The last day and one final col remains. The girls are gun shy after yesterday so we take the tarmac option - stocking up with duty free chocolate at the border. Steve, ever the purist, completes the trip off-road. He tracks us down at a patisserie in Chamonix, gazing up at the hanging glacier while grazing on French tarts - or should that be gazing at the French tarts? A downhill singletrack takes us back to Les Houches and a hard earned hot bath.

Nitty Gritty

  • It's cool with the authorities to ride the Sentier Pedestre but it's best to avoid the congestion of mid-summer. September is supposed to be the best weather - although we missed out on that score. 

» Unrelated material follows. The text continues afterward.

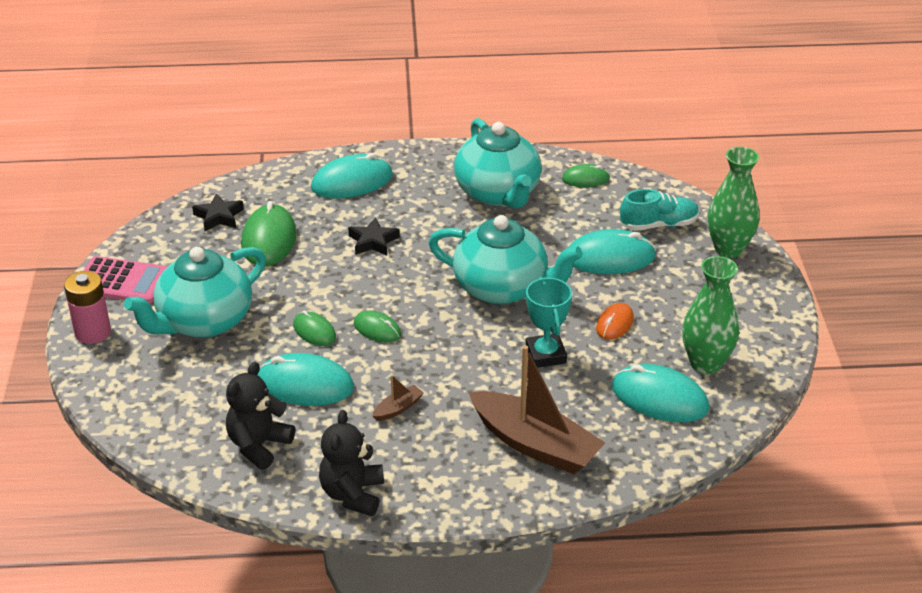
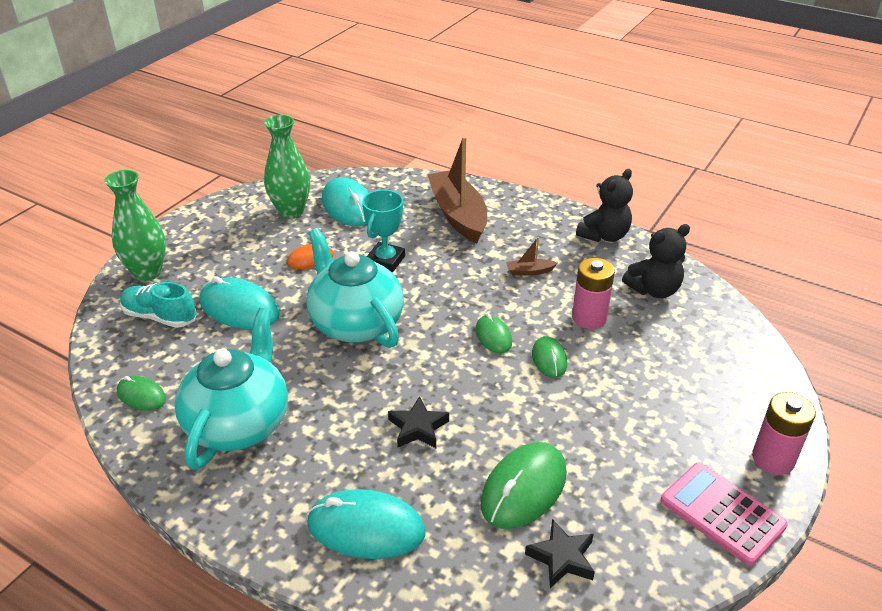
camera: 145 degrees left, 0 degrees up
turquoise teapot [124,247,266,338] -> none
turquoise mouse [257,353,354,406] -> pink battery [572,258,615,329]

  • We used the 'Tour of Mont Blanc' Cicerone guide book by Kev Reynolds www.cicerone.co.uk . And the topo maps 3531 ET, St Gervais and 3630 OT Chamonix- Massif du Mt Blanc. Buy them direct from the 'Institut Geographique National' www.ign.fr under Cartes de Randonnée 1:25 000. 
  • We stayed in the mountain refuges that are really more like quaint hotels. Cost is around 30 - 50 Euros for dinner, bed and breakfast. Beware the token 'pain avec café au lait' breaky - hardly sufficient to fuel a long day on the bike. 
  • It's a gnarly ol' trip but so worth it. Tour operators do a version that picks out the tasty bits without the grovel. Check out Mont Blanc Mountain Bikes.